***** Textauszug *****

Viele dieser Jugendlichen, die wie ich durch diese Gruppenarbeit solidarisches Gemeinschaftsgefühl entwickelten, wurden zwar auf der politischen Schiene, aber auch auf ganz viel anderen unterschiedlichen Empfindungsebenen berührt, was vielleicht dazu geführt hat, daß ich jetzt nach rund 50 Jahren noch immer viele von ihnen aktiv in sozialen Bewegungen oder auch noch direkt bei den Naturfreunden sehe.

***** Gespeicherte Auflistung *****

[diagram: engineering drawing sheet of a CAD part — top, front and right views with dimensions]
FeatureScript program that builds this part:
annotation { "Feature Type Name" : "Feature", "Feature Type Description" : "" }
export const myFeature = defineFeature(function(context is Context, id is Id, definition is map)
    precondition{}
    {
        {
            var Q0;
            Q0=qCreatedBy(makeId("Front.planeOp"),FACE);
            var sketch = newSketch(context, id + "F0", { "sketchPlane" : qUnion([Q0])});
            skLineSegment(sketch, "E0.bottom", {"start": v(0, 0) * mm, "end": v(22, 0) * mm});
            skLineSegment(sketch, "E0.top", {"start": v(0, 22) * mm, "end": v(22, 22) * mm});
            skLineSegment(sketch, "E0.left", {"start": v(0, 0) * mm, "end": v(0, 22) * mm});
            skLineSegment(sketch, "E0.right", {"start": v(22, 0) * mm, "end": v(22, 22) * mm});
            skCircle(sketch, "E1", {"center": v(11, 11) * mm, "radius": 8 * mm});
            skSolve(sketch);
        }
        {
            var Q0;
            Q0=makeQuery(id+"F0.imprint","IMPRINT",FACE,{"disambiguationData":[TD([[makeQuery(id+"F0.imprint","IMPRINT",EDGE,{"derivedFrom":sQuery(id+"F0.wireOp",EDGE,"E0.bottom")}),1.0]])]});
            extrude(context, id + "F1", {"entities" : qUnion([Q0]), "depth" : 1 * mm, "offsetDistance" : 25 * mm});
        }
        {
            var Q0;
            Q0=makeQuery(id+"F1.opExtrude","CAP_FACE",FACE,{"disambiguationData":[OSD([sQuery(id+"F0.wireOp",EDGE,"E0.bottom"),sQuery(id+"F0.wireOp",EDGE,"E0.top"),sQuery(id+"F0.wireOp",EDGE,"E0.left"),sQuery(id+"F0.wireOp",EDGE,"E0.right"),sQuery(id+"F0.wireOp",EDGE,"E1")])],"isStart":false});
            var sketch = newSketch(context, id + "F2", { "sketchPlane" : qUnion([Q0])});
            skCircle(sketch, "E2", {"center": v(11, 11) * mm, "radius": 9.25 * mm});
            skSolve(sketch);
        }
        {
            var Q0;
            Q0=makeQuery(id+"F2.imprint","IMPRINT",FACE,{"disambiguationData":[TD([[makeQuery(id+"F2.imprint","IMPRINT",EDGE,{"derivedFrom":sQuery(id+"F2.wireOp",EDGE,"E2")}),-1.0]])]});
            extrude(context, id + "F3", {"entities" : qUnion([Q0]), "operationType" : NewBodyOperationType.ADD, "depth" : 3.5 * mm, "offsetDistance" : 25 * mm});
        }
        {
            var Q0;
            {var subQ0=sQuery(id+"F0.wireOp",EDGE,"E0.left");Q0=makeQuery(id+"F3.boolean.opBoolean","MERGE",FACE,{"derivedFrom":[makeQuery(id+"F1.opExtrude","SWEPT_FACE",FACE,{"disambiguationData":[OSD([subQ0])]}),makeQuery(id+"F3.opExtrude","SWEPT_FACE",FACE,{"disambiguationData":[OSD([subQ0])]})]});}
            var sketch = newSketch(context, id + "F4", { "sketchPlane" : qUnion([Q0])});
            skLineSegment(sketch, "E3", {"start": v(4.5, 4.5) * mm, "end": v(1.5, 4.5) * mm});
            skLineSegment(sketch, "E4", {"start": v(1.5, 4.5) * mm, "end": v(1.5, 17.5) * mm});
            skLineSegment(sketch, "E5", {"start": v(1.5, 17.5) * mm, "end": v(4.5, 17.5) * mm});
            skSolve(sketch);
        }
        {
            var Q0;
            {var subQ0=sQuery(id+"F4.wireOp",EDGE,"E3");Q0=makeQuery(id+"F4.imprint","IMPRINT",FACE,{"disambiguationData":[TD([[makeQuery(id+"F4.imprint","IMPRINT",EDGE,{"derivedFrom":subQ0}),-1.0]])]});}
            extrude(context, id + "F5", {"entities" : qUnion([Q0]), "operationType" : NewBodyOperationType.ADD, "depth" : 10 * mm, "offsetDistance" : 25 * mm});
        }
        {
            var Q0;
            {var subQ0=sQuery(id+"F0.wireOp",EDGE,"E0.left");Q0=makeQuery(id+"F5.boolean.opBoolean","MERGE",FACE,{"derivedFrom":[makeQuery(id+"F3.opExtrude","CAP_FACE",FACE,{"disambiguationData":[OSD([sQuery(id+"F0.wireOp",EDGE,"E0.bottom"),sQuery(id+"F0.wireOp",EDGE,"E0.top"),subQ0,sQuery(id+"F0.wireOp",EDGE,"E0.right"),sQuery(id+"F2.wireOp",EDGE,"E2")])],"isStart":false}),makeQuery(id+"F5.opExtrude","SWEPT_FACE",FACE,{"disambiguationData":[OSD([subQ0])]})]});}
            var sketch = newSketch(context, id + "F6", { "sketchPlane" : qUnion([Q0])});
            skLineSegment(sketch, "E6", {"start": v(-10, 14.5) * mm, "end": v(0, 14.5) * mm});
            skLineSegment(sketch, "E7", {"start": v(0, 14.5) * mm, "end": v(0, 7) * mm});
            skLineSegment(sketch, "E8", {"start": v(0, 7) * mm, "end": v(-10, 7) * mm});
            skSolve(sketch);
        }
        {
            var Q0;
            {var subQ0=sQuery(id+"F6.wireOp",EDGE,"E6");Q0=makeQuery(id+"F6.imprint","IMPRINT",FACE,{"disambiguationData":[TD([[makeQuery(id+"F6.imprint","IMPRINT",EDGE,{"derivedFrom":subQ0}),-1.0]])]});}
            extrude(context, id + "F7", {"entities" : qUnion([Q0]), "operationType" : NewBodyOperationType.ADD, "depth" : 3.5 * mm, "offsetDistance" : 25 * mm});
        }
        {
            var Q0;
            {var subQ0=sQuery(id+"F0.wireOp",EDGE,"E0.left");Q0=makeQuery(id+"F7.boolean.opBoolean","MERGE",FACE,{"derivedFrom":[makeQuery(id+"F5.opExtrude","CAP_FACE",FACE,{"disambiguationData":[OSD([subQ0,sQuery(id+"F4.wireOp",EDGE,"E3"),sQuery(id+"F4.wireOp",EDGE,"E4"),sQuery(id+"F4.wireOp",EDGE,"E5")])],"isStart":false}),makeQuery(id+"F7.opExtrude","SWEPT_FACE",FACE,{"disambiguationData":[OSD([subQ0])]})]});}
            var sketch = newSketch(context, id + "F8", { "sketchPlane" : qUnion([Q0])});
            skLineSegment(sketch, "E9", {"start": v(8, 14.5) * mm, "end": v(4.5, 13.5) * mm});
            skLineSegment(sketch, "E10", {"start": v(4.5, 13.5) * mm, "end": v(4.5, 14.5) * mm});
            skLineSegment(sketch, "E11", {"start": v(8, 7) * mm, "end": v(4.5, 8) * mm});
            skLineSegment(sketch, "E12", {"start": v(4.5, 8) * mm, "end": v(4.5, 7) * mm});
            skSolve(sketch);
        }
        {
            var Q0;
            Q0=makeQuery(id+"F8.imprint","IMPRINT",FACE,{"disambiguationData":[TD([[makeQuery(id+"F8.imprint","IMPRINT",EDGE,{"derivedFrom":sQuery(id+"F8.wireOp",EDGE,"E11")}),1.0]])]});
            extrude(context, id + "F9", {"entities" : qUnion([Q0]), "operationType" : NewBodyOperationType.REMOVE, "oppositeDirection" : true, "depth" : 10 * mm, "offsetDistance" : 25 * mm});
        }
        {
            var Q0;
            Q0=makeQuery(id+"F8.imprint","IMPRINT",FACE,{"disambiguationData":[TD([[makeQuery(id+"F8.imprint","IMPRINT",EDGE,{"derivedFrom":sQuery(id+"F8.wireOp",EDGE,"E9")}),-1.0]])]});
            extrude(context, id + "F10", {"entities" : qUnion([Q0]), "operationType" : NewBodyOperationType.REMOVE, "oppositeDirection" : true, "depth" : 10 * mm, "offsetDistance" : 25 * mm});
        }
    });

*****

Schriftliche Aufgabe 1 »
Beantworte anhand des Textauszugs:
(a) Welches Gefühl entwickelten viele der Jugendlichen durch die Gruppenarbeit?
(b) Nach wie vielen Jahren sieht die erzählende Person viele von ihnen noch aktiv?
(c) Wo sieht die erzählende Person viele von ihnen heute noch?
Schriftliche Aufgabe 2 »
Schreib aus dem Textauszug die Stelle ab, die bei „Viele dieser Jugendlichen, die“ anfängt und mit „den Naturfreunden sehe.“ aufhört.

Ausgearbeitete Lösung 1 »
(a) Ein solidarisches Gemeinschaftsgefühl.
(b) Nach rund 50 Jahren.
(c) Aktiv in sozialen Bewegungen oder auch noch direkt bei den Naturfreunden.

Ausgearbeitete Lösung 2 »
Viele dieser Jugendlichen, die wie ich durch diese Gruppenarbeit solidarisches Gemeinschaftsgefühl entwickelten, wurden zwar auf der politischen Schiene, aber auch auf ganz viel anderen unterschiedlichen Empfindungsebenen berührt, was vielleicht dazu geführt hat, daß ich jetzt nach rund 50 Jahren noch immer viele von ihnen aktiv in sozialen Bewegungen oder auch noch direkt bei den Naturfreunden sehe.